Anche in Venezuela finirà il ventennio?
Era il 4 febbraio 1992. Silvio Berlusconi non era ancora sceso in campo. Hugo Chávez, attuale Presidente della Repubblica Bolivariana del Venezuela, invece, decise di farlo in maniera scenografica: organizzando un colpo di Stato e facendo bombardare il palazzo presidenziale, allora occupato da Carlos Andrés Pérez. Fu l’irruzione nella politica venezuelana del giovane colonnello, che il 5 febbraio di vent’anni fa veniva arrestato e condotto in carcere. Processato e giudicato colpevole di “insurrezione”, rimase in carcere fino al 1994, anno in cui poté uscire grazie all’indulto del Presidente Caldera.
4 febbraio 2012
Chávez raggiunse poi il potere nel 1998, vincendo in maniera schiacciante le elezioni presidenziali, venendo poi confermato nel 2000 e nel 2006. I dubbi sulla democraticità della sua azione politica sono molti. Se nei primi anni del suo governo molti lo consideravano un modello per la sinistra, oggi pochi possono considerare il Venezuela un Paese effettivamente democratico e migliorato nei 14 anni di Presidenza Chávez.

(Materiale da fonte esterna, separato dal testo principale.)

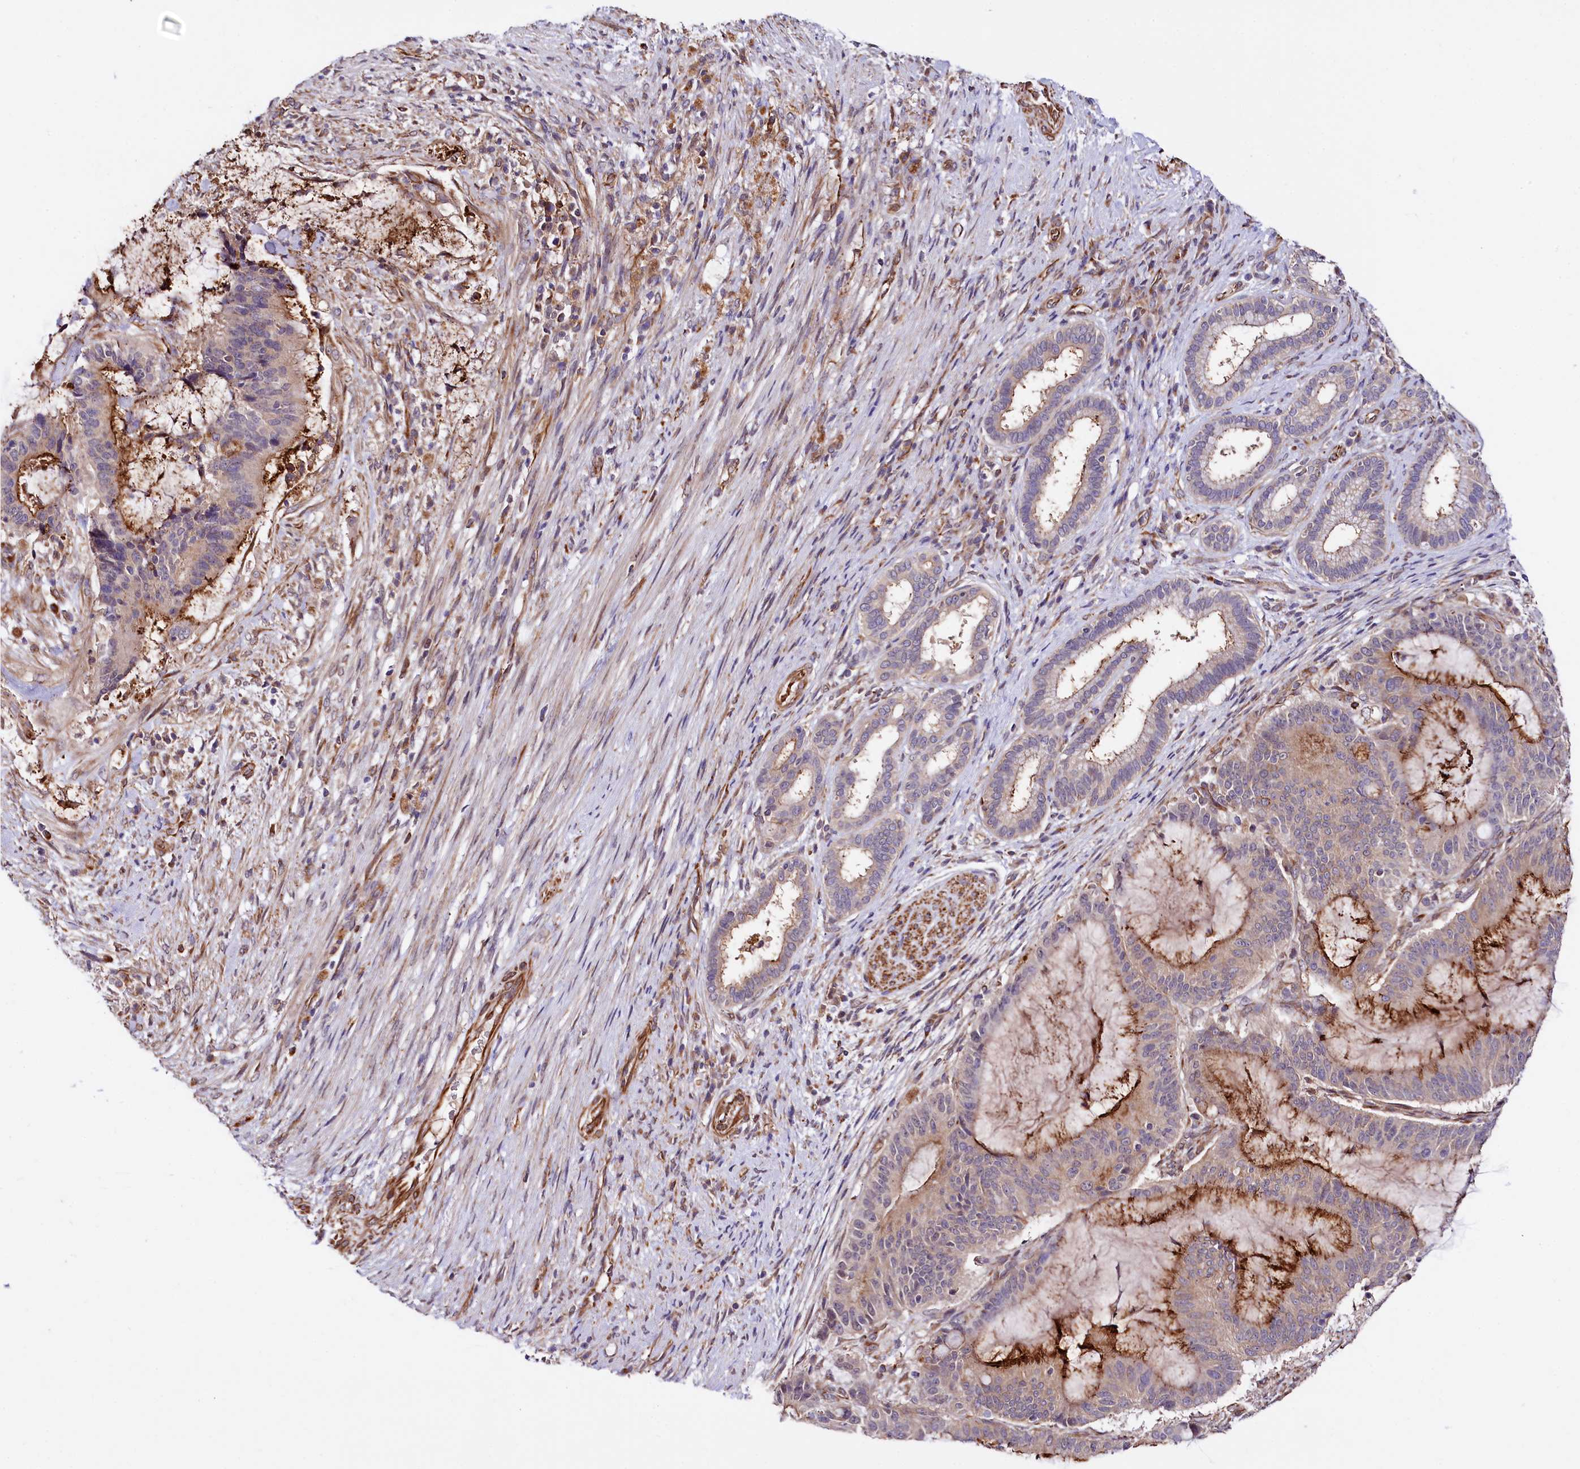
{"staining": {"intensity": "strong", "quantity": "<25%", "location": "cytoplasmic/membranous"}, "tissue": "liver cancer", "cell_type": "Tumor cells", "image_type": "cancer", "snomed": [{"axis": "morphology", "description": "Normal tissue, NOS"}, {"axis": "morphology", "description": "Cholangiocarcinoma"}, {"axis": "topography", "description": "Liver"}, {"axis": "topography", "description": "Peripheral nerve tissue"}], "caption": "Strong cytoplasmic/membranous protein expression is appreciated in approximately <25% of tumor cells in cholangiocarcinoma (liver). (DAB = brown stain, brightfield microscopy at high magnification).", "gene": "TTC12", "patient": {"sex": "female", "age": 73}}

Votare tanto, decidere poco.
Un’analisi della democrazia potrebbe partire dal voto, espressione massima dei cittadini. Guardato distrattamente il Venezuela potrebbe sembrare un Paese molto democratico: dal 1998 al 2012 si sono fatte 18 elezioni, tra referendum, presidenziali e politiche. Ad ogni cambiamento della Costituzione, infatti, presto giungeva la ratifica. In una perenne campagna elettorale, in cui Hugo si presentava in televisione a spiegare la dottrina, ad attaccare l’opposizione “fascista” e a vivere del consenso.
Se, però, guardiamo ai veri elementi di una democrazia sostanziale, ci sono parecchi problemi nella Repubblica caraibica. Da una parte i processi elettorali sono spesso viziati da brogli, secondo tutti gli analisi internazionali. In secondo luogo ogni volta che un’elezione non andava come desiderava, venivano ripetuta o annullata: come nel 2009, quando si ripeté il referendum per la modifica della Costituzione che gli permettesse di ricandidarsi nel 2012 o come quando nel 2007 fece ripetere le elezioni in alcune regioni dove avevano vinto candidati Governatori ostili.
Ma oltre al processo elettorale ci sono diversi altri problemi: l’altissimo tasso di corruzione, un’inflazione imbarazzante, dei mezzi d’informazione quasi tutti controllati con una costante umiliazione dell’informazione libera o vicina alle opposizioni, un tasso d’analfabetismo uguale a quello degli anni ’90 e pari a piú di un milione di venezuelani. In generale, quello venezuelano, è un regime dittatoriale classico, in cui si limitano i diritti personali, si perseguono gli oppositori, spariscono i giornalisti liberi rapiti da gruppi terroristici al soldo del governo. L’assurdità è che quello che il resto del Sudamerica ha passato tra gli anni ’70 e gli anni ’80 da parte di dittature “di destra” (mentre il Venezuela viveva decenni di stabilità politica nell’alternanza tra COPEI e AD) il Venezuela lo ha passato negli ultimi vent’anni sotto un regime di “sinistra”.